Ron looked at Blaise expectantly. Blaise suppressed the urge to curl his (sweaty!) palms in frustration. She had run away from him! How dare she, that lovely little twit! It was one thing for her to be studying and not crossing paths, particularly since he'd been confining his lurking to the dungeons, but quite another for her to be actively avoiding him when he'd already decided that the argument was negligible, they were going to fix everything, and all would be beautiful and springtime birdsong if had he to bribe all of Slytherin and half of the Hufflepuffs to make it happen.

He thought he hid his anger it rather well when he made his excuses to Hagrid then tore the book out of Harry's hands, claiming he was going to return it to his girlfriend.

He paused as he looked at Ron, who was still holding the Hermes. "You can hold onto that, but I hope you'll both get some studying done before you try it out.
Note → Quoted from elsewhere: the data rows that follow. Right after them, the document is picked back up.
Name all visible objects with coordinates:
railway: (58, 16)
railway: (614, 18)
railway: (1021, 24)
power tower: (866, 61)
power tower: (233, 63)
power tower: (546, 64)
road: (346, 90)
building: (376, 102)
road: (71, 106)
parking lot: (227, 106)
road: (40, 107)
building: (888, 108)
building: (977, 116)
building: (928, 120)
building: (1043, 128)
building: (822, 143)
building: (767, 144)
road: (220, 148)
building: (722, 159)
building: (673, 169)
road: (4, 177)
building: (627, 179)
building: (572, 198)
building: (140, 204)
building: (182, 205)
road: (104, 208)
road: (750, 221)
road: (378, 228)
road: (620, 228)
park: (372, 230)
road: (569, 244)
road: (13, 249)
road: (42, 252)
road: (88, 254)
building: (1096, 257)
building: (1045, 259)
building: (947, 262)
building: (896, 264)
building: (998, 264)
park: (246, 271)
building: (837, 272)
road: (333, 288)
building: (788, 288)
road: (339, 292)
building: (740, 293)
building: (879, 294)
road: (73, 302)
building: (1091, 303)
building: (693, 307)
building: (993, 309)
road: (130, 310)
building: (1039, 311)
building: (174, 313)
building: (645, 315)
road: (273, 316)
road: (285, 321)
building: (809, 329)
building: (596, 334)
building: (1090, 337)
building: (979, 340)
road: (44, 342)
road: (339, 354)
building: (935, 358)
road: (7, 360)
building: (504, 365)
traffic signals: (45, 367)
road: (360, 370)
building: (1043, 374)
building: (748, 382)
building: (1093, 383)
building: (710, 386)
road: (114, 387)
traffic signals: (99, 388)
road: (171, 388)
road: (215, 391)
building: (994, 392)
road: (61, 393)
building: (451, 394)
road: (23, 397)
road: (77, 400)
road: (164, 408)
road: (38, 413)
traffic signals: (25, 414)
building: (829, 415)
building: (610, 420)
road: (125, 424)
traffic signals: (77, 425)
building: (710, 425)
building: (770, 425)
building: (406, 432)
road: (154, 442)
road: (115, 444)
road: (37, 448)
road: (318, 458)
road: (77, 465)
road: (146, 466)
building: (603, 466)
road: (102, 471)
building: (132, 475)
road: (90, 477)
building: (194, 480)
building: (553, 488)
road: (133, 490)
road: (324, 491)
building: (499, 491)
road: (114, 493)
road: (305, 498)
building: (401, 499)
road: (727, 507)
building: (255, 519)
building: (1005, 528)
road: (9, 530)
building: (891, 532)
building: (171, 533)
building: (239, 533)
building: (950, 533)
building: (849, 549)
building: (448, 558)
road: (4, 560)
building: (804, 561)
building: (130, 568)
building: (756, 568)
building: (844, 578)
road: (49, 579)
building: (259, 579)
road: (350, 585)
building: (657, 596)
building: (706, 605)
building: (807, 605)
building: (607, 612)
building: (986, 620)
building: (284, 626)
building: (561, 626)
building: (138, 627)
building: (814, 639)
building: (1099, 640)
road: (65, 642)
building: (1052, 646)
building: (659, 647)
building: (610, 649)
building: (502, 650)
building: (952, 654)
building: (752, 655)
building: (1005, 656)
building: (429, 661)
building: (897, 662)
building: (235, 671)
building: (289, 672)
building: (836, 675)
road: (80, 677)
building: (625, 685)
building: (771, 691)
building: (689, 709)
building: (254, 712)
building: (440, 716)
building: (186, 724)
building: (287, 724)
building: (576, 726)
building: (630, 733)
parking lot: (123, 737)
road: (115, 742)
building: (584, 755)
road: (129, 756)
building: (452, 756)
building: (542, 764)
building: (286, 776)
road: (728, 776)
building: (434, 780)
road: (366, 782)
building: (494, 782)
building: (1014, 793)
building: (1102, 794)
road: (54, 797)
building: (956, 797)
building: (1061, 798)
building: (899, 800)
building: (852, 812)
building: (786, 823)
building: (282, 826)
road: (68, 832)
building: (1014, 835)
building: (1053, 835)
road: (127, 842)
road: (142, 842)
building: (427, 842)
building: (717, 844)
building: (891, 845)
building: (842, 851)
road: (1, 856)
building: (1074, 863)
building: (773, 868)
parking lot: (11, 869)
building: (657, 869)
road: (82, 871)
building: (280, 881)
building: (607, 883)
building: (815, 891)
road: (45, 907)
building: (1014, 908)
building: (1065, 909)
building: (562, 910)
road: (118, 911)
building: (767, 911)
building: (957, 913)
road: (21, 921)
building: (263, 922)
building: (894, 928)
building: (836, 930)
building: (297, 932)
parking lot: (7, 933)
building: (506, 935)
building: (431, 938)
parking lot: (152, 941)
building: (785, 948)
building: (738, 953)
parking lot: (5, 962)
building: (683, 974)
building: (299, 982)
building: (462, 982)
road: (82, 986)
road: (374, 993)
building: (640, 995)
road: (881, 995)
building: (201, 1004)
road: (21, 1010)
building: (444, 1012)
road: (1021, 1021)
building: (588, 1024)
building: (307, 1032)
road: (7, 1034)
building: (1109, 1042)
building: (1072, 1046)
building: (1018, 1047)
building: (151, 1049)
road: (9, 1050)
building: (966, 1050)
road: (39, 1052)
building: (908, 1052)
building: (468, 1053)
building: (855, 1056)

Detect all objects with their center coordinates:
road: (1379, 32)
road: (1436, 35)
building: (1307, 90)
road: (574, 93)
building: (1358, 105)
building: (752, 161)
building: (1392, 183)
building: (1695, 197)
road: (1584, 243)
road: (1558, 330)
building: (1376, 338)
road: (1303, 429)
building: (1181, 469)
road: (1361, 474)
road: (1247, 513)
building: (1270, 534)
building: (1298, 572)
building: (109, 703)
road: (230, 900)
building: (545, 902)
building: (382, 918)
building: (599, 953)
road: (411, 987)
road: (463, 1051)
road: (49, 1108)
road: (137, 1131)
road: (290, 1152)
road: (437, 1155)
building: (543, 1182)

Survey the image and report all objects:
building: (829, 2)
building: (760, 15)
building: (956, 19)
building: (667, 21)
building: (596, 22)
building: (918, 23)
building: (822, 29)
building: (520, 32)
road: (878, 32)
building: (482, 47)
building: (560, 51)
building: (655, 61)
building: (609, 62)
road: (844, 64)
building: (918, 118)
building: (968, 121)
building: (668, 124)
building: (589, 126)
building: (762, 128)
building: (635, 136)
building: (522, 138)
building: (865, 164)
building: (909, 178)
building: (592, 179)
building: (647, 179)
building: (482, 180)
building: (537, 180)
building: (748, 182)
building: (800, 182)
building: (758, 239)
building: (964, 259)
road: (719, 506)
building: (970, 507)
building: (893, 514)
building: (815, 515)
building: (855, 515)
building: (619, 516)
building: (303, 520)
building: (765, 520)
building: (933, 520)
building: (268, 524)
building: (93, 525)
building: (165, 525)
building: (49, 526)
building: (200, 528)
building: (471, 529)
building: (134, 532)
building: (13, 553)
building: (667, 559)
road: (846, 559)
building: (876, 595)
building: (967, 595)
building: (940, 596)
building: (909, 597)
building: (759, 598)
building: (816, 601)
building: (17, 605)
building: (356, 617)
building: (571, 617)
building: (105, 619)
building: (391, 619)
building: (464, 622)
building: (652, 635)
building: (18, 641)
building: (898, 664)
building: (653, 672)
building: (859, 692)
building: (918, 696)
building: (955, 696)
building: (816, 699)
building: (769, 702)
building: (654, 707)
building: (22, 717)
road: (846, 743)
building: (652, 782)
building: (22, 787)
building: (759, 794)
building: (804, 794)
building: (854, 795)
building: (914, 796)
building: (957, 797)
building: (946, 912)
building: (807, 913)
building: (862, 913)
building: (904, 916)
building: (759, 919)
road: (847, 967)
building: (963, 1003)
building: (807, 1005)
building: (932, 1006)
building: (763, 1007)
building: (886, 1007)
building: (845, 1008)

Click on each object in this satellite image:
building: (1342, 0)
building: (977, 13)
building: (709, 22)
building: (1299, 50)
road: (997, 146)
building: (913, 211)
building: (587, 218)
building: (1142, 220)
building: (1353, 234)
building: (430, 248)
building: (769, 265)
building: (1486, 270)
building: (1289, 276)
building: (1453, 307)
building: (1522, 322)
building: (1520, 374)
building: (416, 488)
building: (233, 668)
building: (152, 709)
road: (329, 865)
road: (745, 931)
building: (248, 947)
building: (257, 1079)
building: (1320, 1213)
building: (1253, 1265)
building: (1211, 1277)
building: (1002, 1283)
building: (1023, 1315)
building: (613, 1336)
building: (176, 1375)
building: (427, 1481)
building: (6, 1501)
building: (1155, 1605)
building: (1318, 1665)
We still have one day of NEWTs, after all."

He then decisively, but always politely, closed the door behind him and stomped, but with utmost dignity, after his fugitive broomslayer.

Had he closed the door less forcefully and more slowly, he would have seen the incredulous exchange of looks between Hagrid, Ron, and Harry only to be broken by Ron's exclamation.

"Bloody hell. They're made for each other."